A new concept for clearing plastic waste from the oceans has successfully completed a feasibility study and is now looking for funding to take it further.
The concept developed by seismic ship operator Petroleum Geo Services (PGS) may be valuable in certain areas and during seasons or events when plastic densities are high. PGS says its next step is to seek funding for a full-scale pilot test.
In 2017 PGS launched a concept for collecting plastics at sea that uses the inherent capabilities of seismic vessels. PGS then commissioned a desktop review by an independent consultant of the potential and feasibility of the concept, using funds received from the Norwegian development and investment bank 'Innovation Norway'.
The results of the feasibility study were published in Q3 2018 and conclude that, "pelagic microplastic densities are too low for surface plastic collection to be efficient on the open ocean, but densities may be higher in certain areas or during certain seasons, or during flush-out events." A review of synthesis and modelling studies identified areas where plastic could be available in high densities, due to the likelihood of high input flows from runoff and rivers during wet seasons. These include the Gulf of Mexico, the Caribbean Sea and the West Coast of Africa around the north Atlantic Margin.
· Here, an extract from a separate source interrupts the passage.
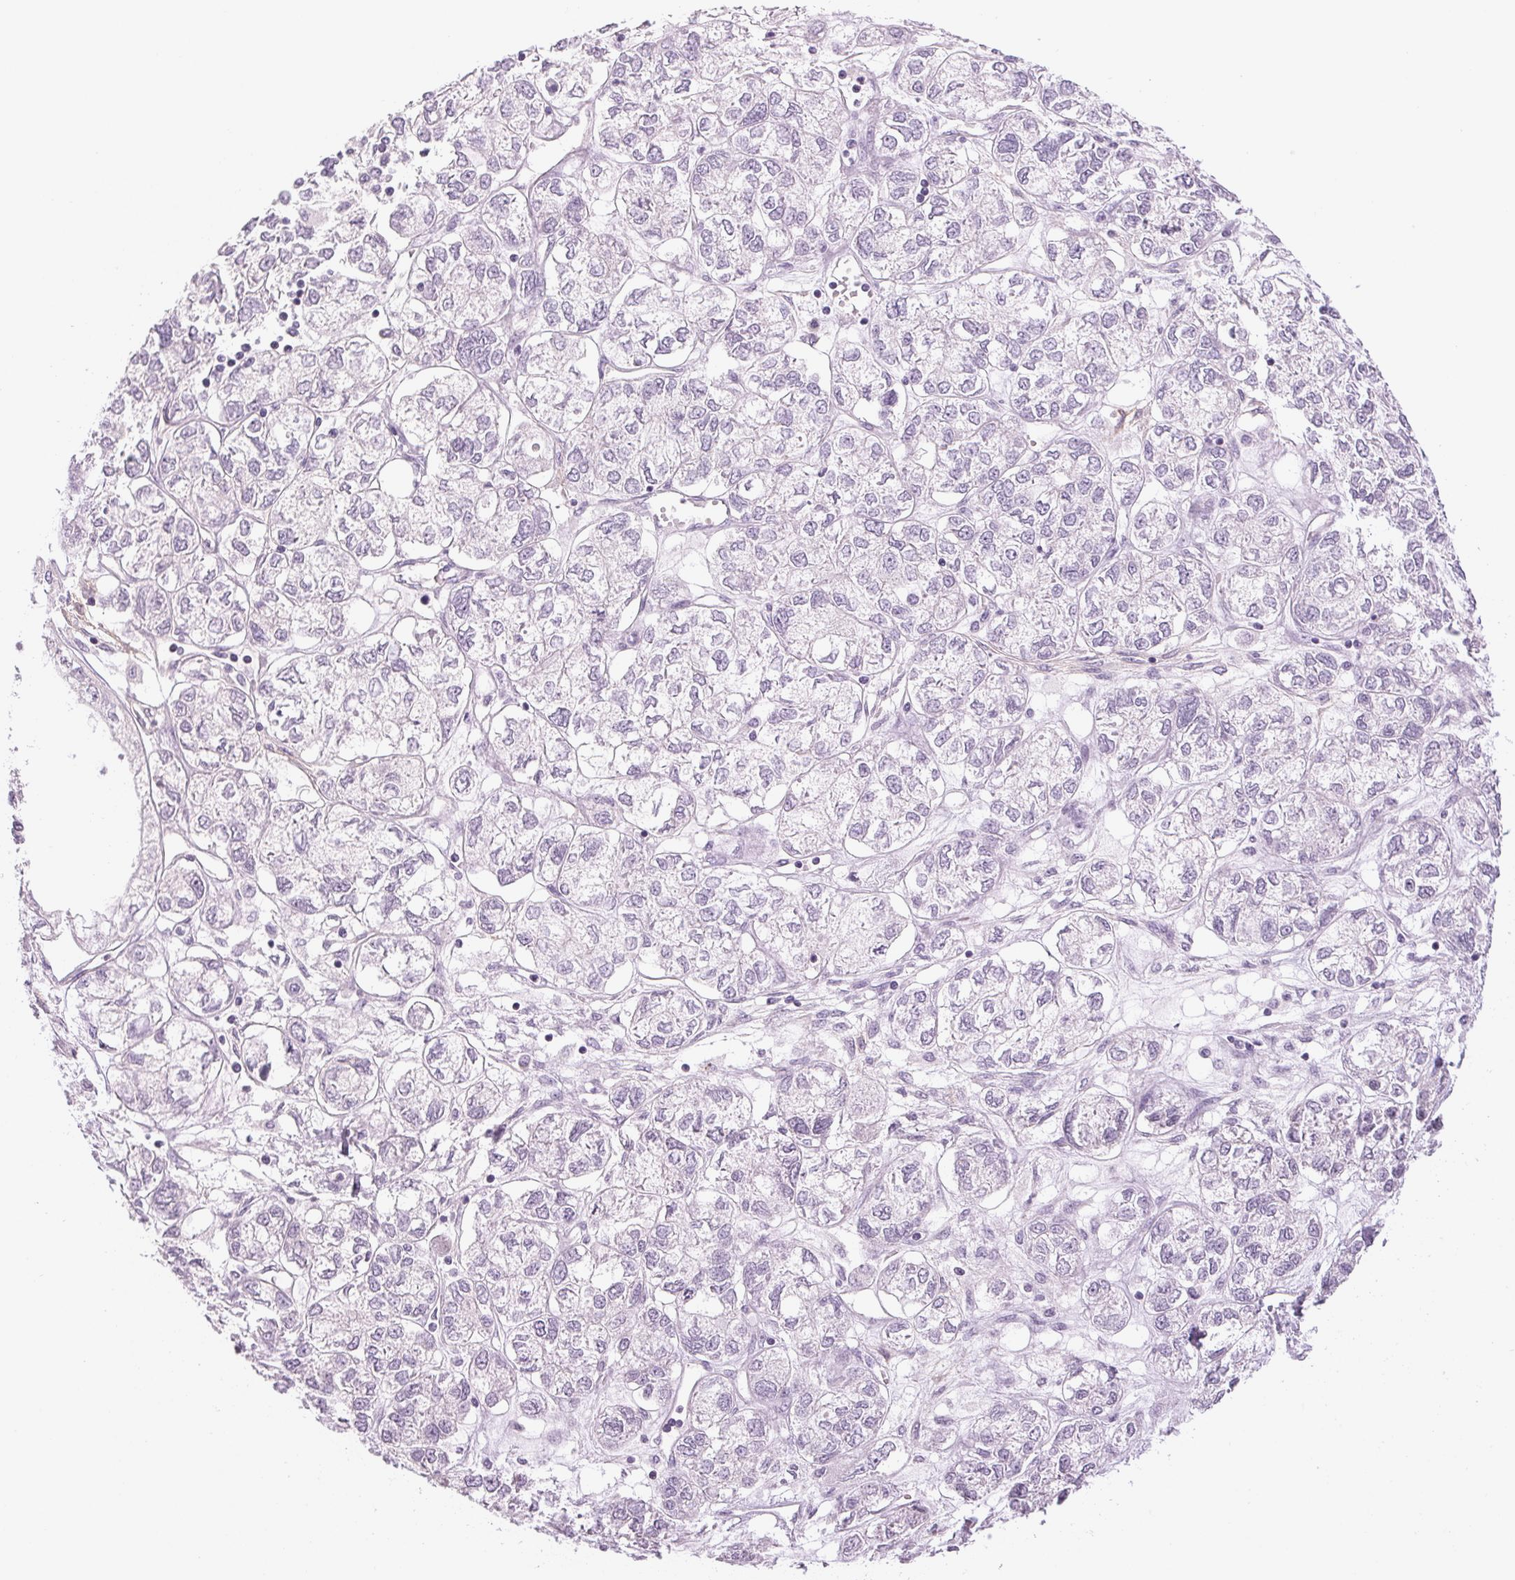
{"staining": {"intensity": "negative", "quantity": "none", "location": "none"}, "tissue": "ovarian cancer", "cell_type": "Tumor cells", "image_type": "cancer", "snomed": [{"axis": "morphology", "description": "Carcinoma, endometroid"}, {"axis": "topography", "description": "Ovary"}], "caption": "A micrograph of human ovarian endometroid carcinoma is negative for staining in tumor cells.", "gene": "DNAJC6", "patient": {"sex": "female", "age": 64}}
PGS is now progressing with a more detailed technical study that will include theoretical engineering and hydrodynamics considerations. Discussions are ongoing with potential partners and suppliers for the boom arrangement, bubble curtain and collection unit.
Based upon the recommendations in the feasibility study and if funding can be secured PGS says a full-scale pilot would involve a single seismic vessel towing a boom and skirt arrangement with a bubble curtain that lifts plastic to the surface for collection in a permeable collection bag. The pilot would be conducted offshore, over a period of approximately two months in either the Atlantic or the Caribbean.
The purpose of the pilot will be two-fold, testing the efficiency of the collection concept both offshore and near-shore and conducting scientific research on the occurrence, density and characteristics of plastics in the ocean. To facilitate the latter, PGS proposes a large aperture sampling system enabling unprecedented coverage. Academic institutions will be invited to join us, using our vessel for the duration of the pilot to conduct relevant research on plastic pollution in the oceans.